In May 2015, FASB issued ASU 2015-07, "Fair Value Measurement (Topic 820): Disclosures for Investments in Certain Entities That Calculate Net Asset Value per Share (or Its Equivalent)." Currently, investments valued using the practical expedient are categorized within the fair value hierarchy. There is diversity in how certain investments measured at net asset value with future redemption dates should be categorized within the fair value hierarchy which this update addresses. If an investment has its fair value measured at net asset value per share (or its equivalent) using the practical expedient, it should not be categorized in the fair value hierarchy. Removing these types of investments from the fair value hierarchy chart eliminates the diversity in classification of these investments and ensures that all investments categorized in the fair value hierarchy are classified consistently. Investments that calculate net asset value per share (or its equivalent) without the use of the practical expedient will continue to be included in the fair value hierarchy.
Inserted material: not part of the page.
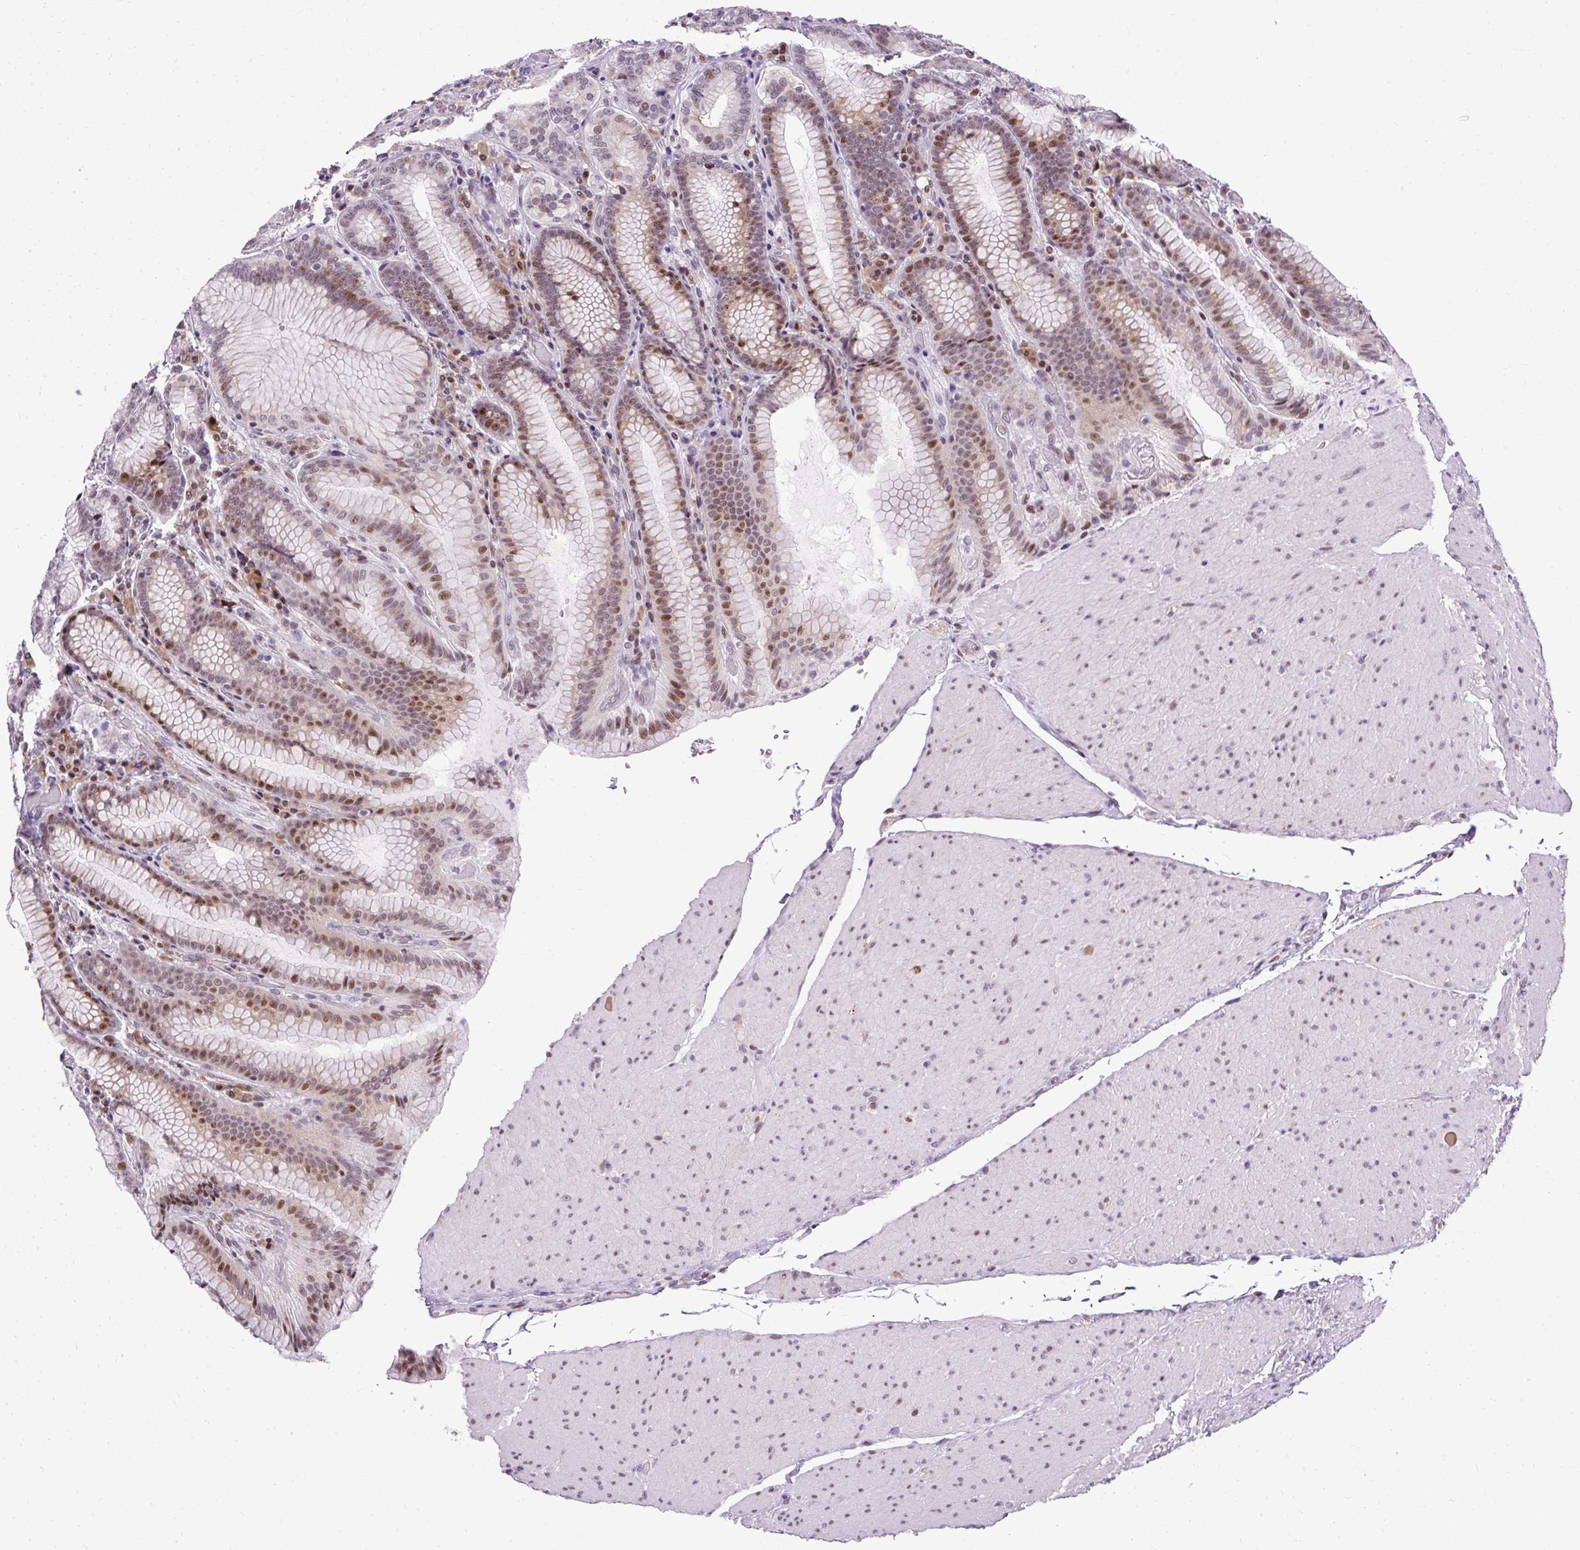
{"staining": {"intensity": "moderate", "quantity": "25%-75%", "location": "cytoplasmic/membranous,nuclear"}, "tissue": "stomach", "cell_type": "Glandular cells", "image_type": "normal", "snomed": [{"axis": "morphology", "description": "Normal tissue, NOS"}, {"axis": "topography", "description": "Stomach, upper"}, {"axis": "topography", "description": "Stomach, lower"}], "caption": "High-power microscopy captured an IHC histopathology image of benign stomach, revealing moderate cytoplasmic/membranous,nuclear expression in about 25%-75% of glandular cells.", "gene": "ARHGEF18", "patient": {"sex": "female", "age": 76}}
For public business entities, the amendments will be effective for annual periods, including interim periods within those annual periods, beginning after December 15, 2015, with early adoption permitted. The Company is currently in the process of evaluating the impact of the adoption on the consolidated financial statements.

In July 2015, FASB issued ASU 2015-11, "Inventory (Topic 330): Simplifying the Measurement of Inventory." This update requires entities to measure inventory at the lower of cost and net realizable value. Net realizable value is the estimated selling prices in the ordinary course of business, less reasonably predictable costs of completion, disposal, and transportation. Subsequent measurement is unchanged for inventory measured using LIFO or the retail inventory method. This ASU is effective for annual reporting periods beginning after December 15, 2016, and interim periods within those years. The Company is currently in the process of evaluating the impact of the adoption on the consolidated financial statements.

In September 2015, FASB issued ASU 2015-16, "Business Combinations (Topic 805): Simplifying the Accounting for Measurement-Period Adjustments." The provisions in this Update require an entity that acquires a business to recognize adjustments to provisional amounts that are identified during the measurement period in the reporting period in which the adjustment amounts are determined. The entity is also required to record, in the same period's financial statements, the effect on earnings of changes in depreciation, amortization, or other income effects, if any, as a result of the change to the provisional amounts, calculated as if the accounting had been completed at the acquisition date. The amendments in this Update are effective for fiscal years beginning after December 15, 2015, including interim periods within those fiscal years. The Company is currently in the process of evaluating the impact of the adoption on the consolidated financial statements.